PASSAGE SHOWN:
-=-=-
The next class was much better. It`s a typical “good class.” I think their regular teacher makes a world of difference too. Ozawa sensei is a very sweet, understanding lady who speaks fluent English but knows how to keep students in line. They listen to her. Here`s what that class looked like.
I got in at the same time. They seemed happy to see me, but not overly so. They smiled, greeted me in English, and took their seats like civilized people. I passed out the Thanksgiving Day poem, explained it, and they set to work right away. Some of it was hard of them; they had the higher level sheet with instructions in English and six blanks instead of just four. But as I walked around from pair to pair, they asked me for help very politely, and I was able to dispel their confusion with just a few words. When it came time to say the answers, they raised their hands, gave the correct ones, and were very happy to receive their stamps.
During the dialogue practice, if I noticed they were struggling with something, I had enough control that I could pause the class and explain it, then have them continue. They still enjoyed themselves. Many of them laughed at funny-sounding words and played jun-ken-pon (paper-rock-scissors) to decide who would read which part of the dialogue. But I let them have fun, because they`re learning.
“Would you like to eat a Thanksgiving feast?” I asked at the end of class. “You can! On Thursdays, I teach a free English conversation class at a local church. Please come. Next week we will have a Thanksgiving feast! This is the phone number for the church.”
I wrote it on the board, and was surprised to see the student`s eyes widen, and immediately several boys started writing it down. No girls.
Ozawa sensei burst out laughing. “They think it`s your number. Kyokai no denwa bango,” she told them, explaining it was the church`s number. The boys sighed and erased it.
So they`re not perfect angels, but at least they want to learn.
Actually, those are the extremes. Most classes are probably somewhere in between. Some get very frustrated when the don`t understand, but I haven`t had anyone cry yet, which is probably a plus. I remember there was one day in Spanish class I burst into tears because I couldn`t understand what the teacher was saying and she was so insistent that I answer. Maybe that was during a test, though. I can`t really remember.
-=-=-
DATASET:

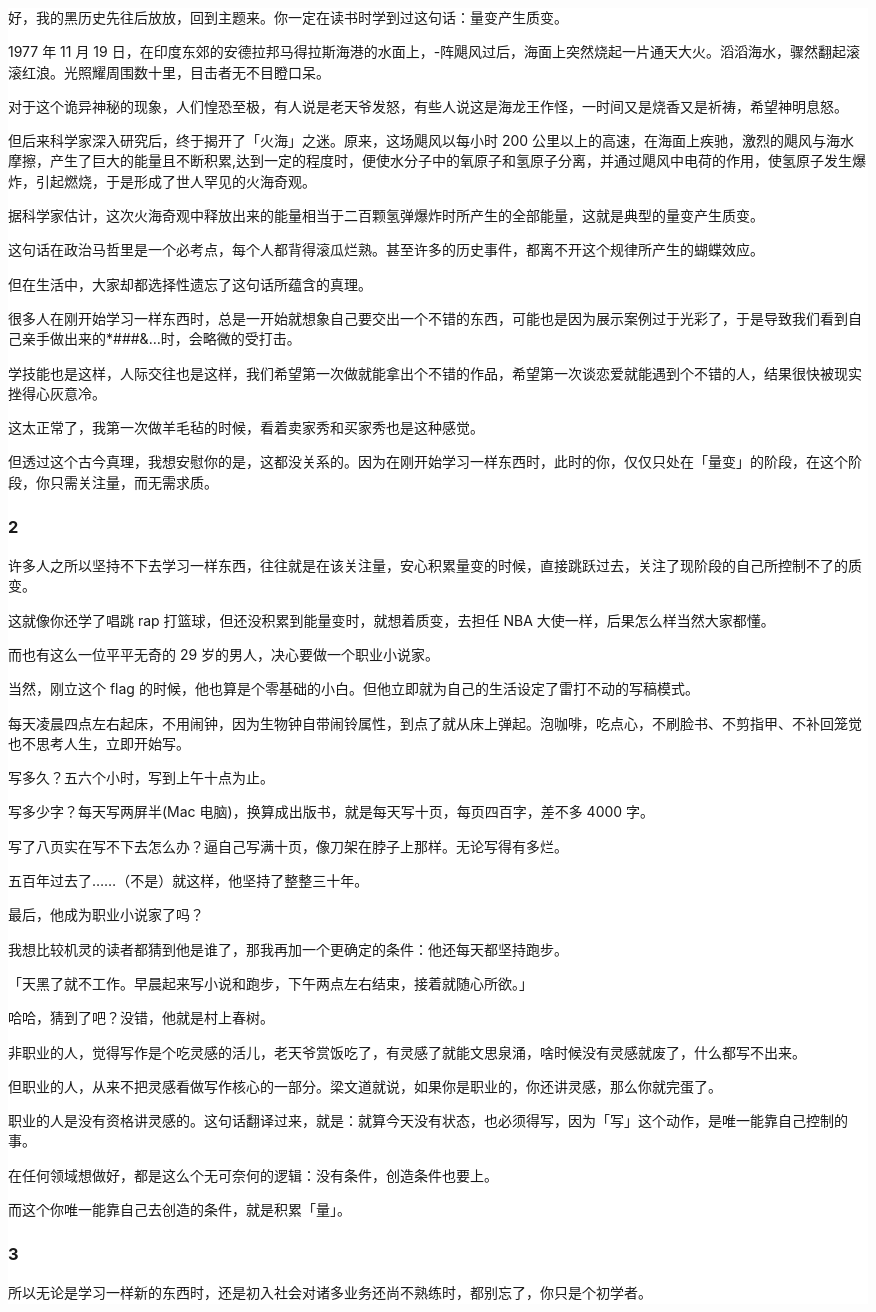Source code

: 好，我的黑历史先往后放放，回到主题来。你一定在读书时学到过这句话：量变产生质变。

1977 年 11 月 19 日，在印度东郊的安德拉邦马得拉斯海港的水面上，-阵飓风过后，海面上突然烧起一片通天大火。滔滔海水，骤然翻起滚滚红浪。光照耀周围数十里，目击者无不目瞪口呆。

对于这个诡异神秘的现象，人们惶恐至极，有人说是老天爷发怒，有些人说这是海龙王作怪，一时间又是烧香又是祈祷，希望神明息怒。

但后来科学家深入研究后，终于揭开了「火海」之迷。原来，这场飓风以每小时 200 公里以上的高速，在海面上疾驰，激烈的飓风与海水摩擦，产生了巨大的能量且不断积累,达到一定的程度时，便使水分子中的氧原子和氢原子分离，并通过飓风中电荷的作用，使氢原子发生爆炸，引起燃烧，于是形成了世人罕见的火海奇观。

据科学家估计，这次火海奇观中释放出来的能量相当于二百颗氢弹爆炸时所产生的全部能量，这就是典型的量变产生质变。

这句话在政治马哲里是一个必考点，每个人都背得滚瓜烂熟。甚至许多的历史事件，都离不开这个规律所产生的蝴蝶效应。

但在生活中，大家却都选择性遗忘了这句话所蕴含的真理。

很多人在刚开始学习一样东西时，总是一开始就想象自己要交出一个不错的东西，可能也是因为展示案例过于光彩了，于是导致我们看到自己亲手做出来的*###&…时，会略微的受打击。

学技能也是这样，人际交往也是这样，我们希望第一次做就能拿出个不错的作品，希望第一次谈恋爱就能遇到个不错的人，结果很快被现实挫得心灰意冷。

这太正常了，我第一次做羊毛毡的时候，看着卖家秀和买家秀也是这种感觉。

但透过这个古今真理，我想安慰你的是，这都没关系的。因为在刚开始学习一样东西时，此时的你，仅仅只处在「量变」的阶段，在这个阶段，你只需关注量，而无需求质。

### 2

许多人之所以坚持不下去学习一样东西，往往就是在该关注量，安心积累量变的时候，直接跳跃过去，关注了现阶段的自己所控制不了的质变。

这就像你还学了唱跳 rap 打篮球，但还没积累到能量变时，就想着质变，去担任 NBA 大使一样，后果怎么样当然大家都懂。

而也有这么一位平平无奇的 29 岁的男人，决心要做一个职业小说家。

当然，刚立这个 flag 的时候，他也算是个零基础的小白。但他立即就为自己的生活设定了雷打不动的写稿模式。

每天凌晨四点左右起床，不用闹钟，因为生物钟自带闹铃属性，到点了就从床上弹起。泡咖啡，吃点心，不刷脸书、不剪指甲、不补回笼觉也不思考人生，立即开始写。

写多久？五六个小时，写到上午十点为止。

写多少字？每天写两屏半(Mac 电脑)，换算成出版书，就是每天写十页，每页四百字，差不多 4000 字。

写了八页实在写不下去怎么办？逼自己写满十页，像刀架在脖子上那样。无论写得有多烂。

五百年过去了……（不是）就这样，他坚持了整整三十年。

最后，他成为职业小说家了吗？

我想比较机灵的读者都猜到他是谁了，那我再加一个更确定的条件：他还每天都坚持跑步。

「天黑了就不工作。早晨起来写小说和跑步，下午两点左右结束，接着就随心所欲。」

哈哈，猜到了吧？没错，他就是村上春树。

非职业的人，觉得写作是个吃灵感的活儿，老天爷赏饭吃了，有灵感了就能文思泉涌，啥时候没有灵感就废了，什么都写不出来。

但职业的人，从来不把灵感看做写作核心的一部分。梁文道就说，如果你是职业的，你还讲灵感，那么你就完蛋了。

职业的人是没有资格讲灵感的。这句话翻译过来，就是：就算今天没有状态，也必须得写，因为「写」这个动作，是唯一能靠自己控制的事。

在任何领域想做好，都是这么个无可奈何的逻辑：没有条件，创造条件也要上。

而这个你唯一能靠自己去创造的条件，就是积累「量」。

### 3

所以无论是学习一样新的东西时，还是初入社会对诸多业务还尚不熟练时，都别忘了，你只是个初学者。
-=-=-
WHAT TO WORK ON:
**A)** Retype the classroom account from "Ozawa sensei burst" to "want to learn.".
**B)** In the classroom account, turn the paragraph beginning "I got in at the same time" into a short bulleted list that keeps its main facts.
**C)** Carry on the classroom account about teaching English from the point where it stops.

TASK-BY-TASK OUTPUTS:
**A)**
Ozawa sensei burst out laughing. “They think it`s your number. Kyokai no denwa bango,” she told them, explaining it was the church`s number. The boys sighed and erased it.
So they`re not perfect angels, but at least they want to learn.

**B)**
- The writer arrived at the same time, and the students seemed happy to see the writer, but not overly so.
- They smiled, greeted the writer in English, and took their seats.
- The writer passed out and explained the Thanksgiving Day poem, and they started work right away.
- They had the higher-level sheet, with English instructions and six blanks instead of four, and some of it was hard for them.
- As the writer went from pair to pair, they asked politely for help, and a few words cleared up their confusion.
- When answers were called for, they raised their hands, gave correct ones, and were happy to get their stamps.

**C)**
Here`s what an empty school hallway looks like. Notice how small their lockers are!
I have a small side-note on gender, since so many people have asked me about it. The girls tend to be better than the boys for some reason, though I`ve heard that is pretty typical in ever culture, since women`s brains tend to be more suited to verbal communication while men tend to be more mathematics minded. But the girls and boys have very little to do with each other. If you try to put them in pairs, most of them simply won`t work together. Japanese in general don`t understand the concept of “just being friends;” members of the opposite sex tend to avoid each other outside of work, family, and relationships/sex. Students are discouraged from having a boyfriend or girlfriend until after they graduate and the average marriage age for first marriage is 30 for men and 28 for women, and it is steadily getting higher. (The divorce rate is 27%, about half of what it is in the U.S.) So what are they doing in the mean time? As far as sexual promiscuity goes, it is rampant in Japan. Many girls have part time jobs at hostess clubs, “maid cafes,” porn magazines, dating services, etc, and the age of consent in Japan is 13, (though in some areas it is a little higher) so it`s all legal. Not that these places are intrinsically sex businesses, but it happens. A lot. There is a strong fetish for high school girls in their short school uniform skirts (at the love hotel I visited you could rent these costumes), and a lot of shady businesses advertise that they have these girls working for them. But at least the Japanese are very secretive about their personal lives, so if any of my students or the teachers I work with do that, I wouldn`t know about it, and I like it that way. I spent my first few months in Japan thinking all the things I kept hearing and reading about simply didn`t happen, or at least not so often and were exaggerations. But I`ve started paying more attention to things, and realize that the “rumors” are absolutely true. I have to stop being naïve, wake up, and be more cautious. Things I could do or say with a guy in America just don`t fly here in Japan.
As far as gender equality goes, I`ve heard women are discriminated against, but I haven`t seen it, unless you count the extreme sexualization I listed above. I certainly haven`t experienced it myself. I have noticed that women tend to withdrawal from the business world when they get married, they`ll spend twenty years at home just to raise one kid (the average is 1.2 children per couple) and they still refer to their husbands as “master.” But I don`t really judge those things. If they are happy with their lives, I`m not about to say they are being “discriminated” against. As someone who spent a year working for a feminist literary journal, I`ve come to the conclusion that it`s foolish for Western feminists to assume that every woman in every culture thinks and feels as they do.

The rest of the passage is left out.